■ YOUR OBJECTIVE: Please recast the lines as a Markdown table with the columns "No." and "Line", starting at the line that contains "rémunération" and ending at the last line. Give only those lines, one row each with its number, and leave out blank lines and the pictures.

■ Stored data entries:
"""

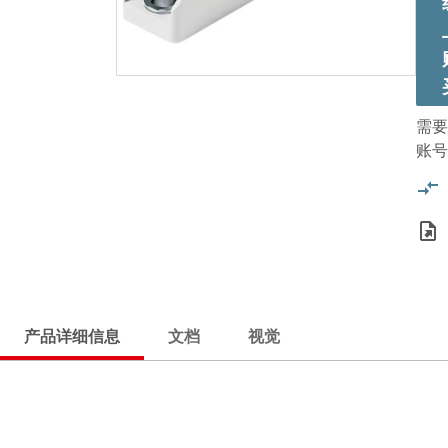
需要
账号
产品详细信息
文档
视觉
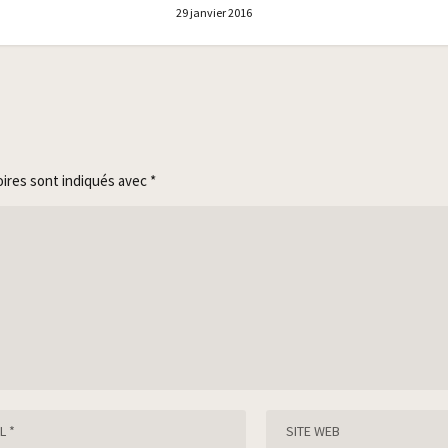
29 janvier 2016
oires sont indiqués avec
*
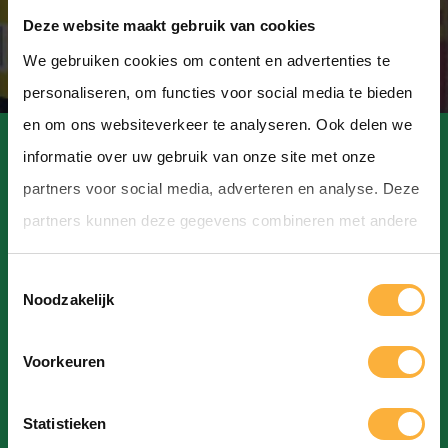
Deze website maakt gebruik van cookies
We gebruiken cookies om content en advertenties te
personaliseren, om functies voor social media te bieden
en om ons websiteverkeer te analyseren. Ook delen we
informatie over uw gebruik van onze site met onze
partners voor social media, adverteren en analyse. Deze
partners kunnen deze gegevens combineren met andere
Contact
informatie die u aan ze heeft verstrekt of die ze hebben
T
verzameld op basis van uw gebruik van hun services.
Hoofdstraat, Hoogeveen
Noodzakelijk
o
info@bierfestivalhoogeveen.nl
e
Voorkeuren
s
t
Statistieken
e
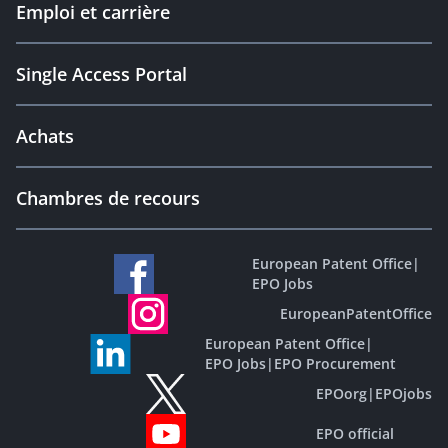
Emploi et carrière
Single Access Portal
Achats
Chambres de recours
European Patent Office
|
EPO Jobs
EuropeanPatentOffice
European Patent Office
|
EPO Jobs
|
EPO Procurement
EPOorg
|
EPOjobs
EPO official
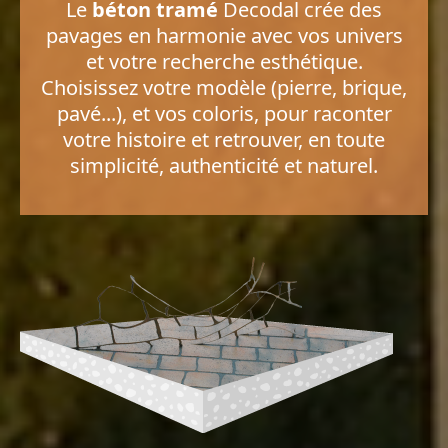
Le
béton tramé
Decodal crée des
pavages en harmonie avec vos univers
et votre recherche esthétique.
Choisissez votre modèle (pierre, brique,
pavé...), et vos coloris, pour raconter
votre histoire et retrouver, en toute
simplicité, authenticité et naturel.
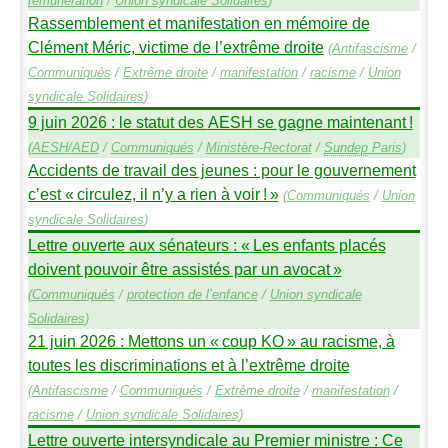
rémunération
/
Union syndicale Solidaires
)
Rassemblement et manifestation en mémoire de
Clément Méric, victime de l’extrême droite
(
Antifascisme
/
Communiqués
/
Extrême droite
/
manifestation
/
racisme
/
Union
syndicale Solidaires
)
9 juin 2026 : le statut des
AESH
se gagne maintenant
!
(
AESH
/
AED
/
Communiqués
/
Ministère-Rectorat
/
Sundep
Paris
)
Accidents de travail des jeunes : pour le gouvernement
c’est «
circulez, il n’y a rien à voir
!
»
(
Communiqués
/
Union
syndicale Solidaires
)
Lettre ouverte aux sénateurs : «
Les enfants placés
doivent pouvoir être assistés par un avocat
»
(
Communiqués
/
protection de l’enfance
/
Union syndicale
Solidaires
)
21 juin 2026 : Mettons un «
coup
KO
» au racisme, à
toutes les discriminations et à l’extrême droite
(
Antifascisme
/
Communiqués
/
Extrême droite
/
manifestation
/
racisme
/
Union syndicale Solidaires
)
Lettre ouverte intersyndicale au Premier ministre : Ce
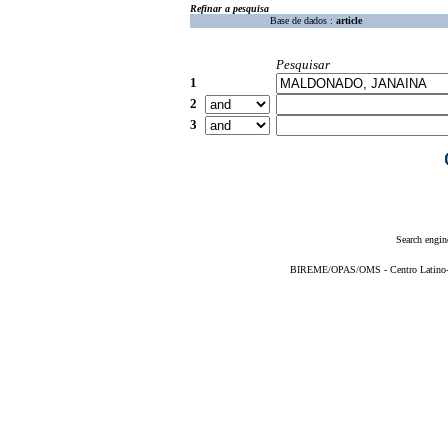
Refinar a pesquisa
Base de dados :
article
Pesquisar
1
2
3
Search engin
BIREME/OPAS/OMS - Centro Latino-Am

"""

■ OUTPUT:
| No. | Line |
|---|---|
| 1 | rémunération |
| 2 | / |
| 3 | Union syndicale Solidaires |
| 4 | ) |
| 5 | Rassemblement et manifestation en mémoire de |
| 6 | Clément Méric, victime de l’extrême droite |
| 7 | ( |
| 8 | Antifascisme |
| 9 | / |
| 10 | Communiqués |
| 11 | / |
| 12 | Extrême droite |
| 13 | / |
| 14 | manifestation |
| 15 | / |
| 16 | racisme |
| 17 | / |
| 18 | Union |
| 19 | syndicale Solidaires |
| 20 | ) |
| 21 | 9 juin 2026 : le statut des |
| 22 | AESH |
| 23 | se gagne maintenant |
| 24 | ! |
| 25 | ( |
| 26 | AESH |
| 27 | / |
| 28 | AED |
| 29 | / |
| 30 | Communiqués |
| 31 | / |
| 32 | Ministère-Rectorat |
| 33 | / |
| 34 | Sundep |
| 35 | Paris |
| 36 | ) |
| 37 | Accidents de travail des jeunes : pour le gouvernement |
| 38 | c’est « |
| 39 | circulez, il n’y a rien à voir |
| 40 | ! |
| 41 | » |
| 42 | ( |
| 43 | Communiqués |
| 44 | / |
| 45 | Union |
| 46 | syndicale Solidaires |
| 47 | ) |
| 48 | Lettre ouverte aux sénateurs : « |
| 49 | Les enfants placés |
| 50 | doivent pouvoir être assistés par un avocat |
| 51 | » |
| 52 | ( |
| 53 | Communiqués |
| 54 | / |
| 55 | protection de l’enfance |
| 56 | / |
| 57 | Union syndicale |
| 58 | Solidaires |
| 59 | ) |
| 60 | 21 juin 2026 : Mettons un « |
| 61 | coup |
| 62 | KO |
| 63 | » au racisme, à |
| 64 | toutes les discriminations et à l’extrême droite |
| 65 | ( |
| 66 | Antifascisme |
| 67 | / |
| 68 | Communiqués |
| 69 | / |
| 70 | Extrême droite |
| 71 | / |
| 72 | manifestation |
| 73 | / |
| 74 | racisme |
| 75 | / |
| 76 | Union syndicale Solidaires |
| 77 | ) |
| 78 | Lettre ouverte intersyndicale au Premier ministre : Ce |
| 79 | Refinar a pesquisa |
| 80 | Base de dados : |
| 81 | article |
| 82 | Pesquisar |
| 83 | 1 |
| 84 | 2 |
| 85 | 3 |
| 86 | Search engin |
| 87 | BIREME/OPAS/OMS - Centro Latino-Am |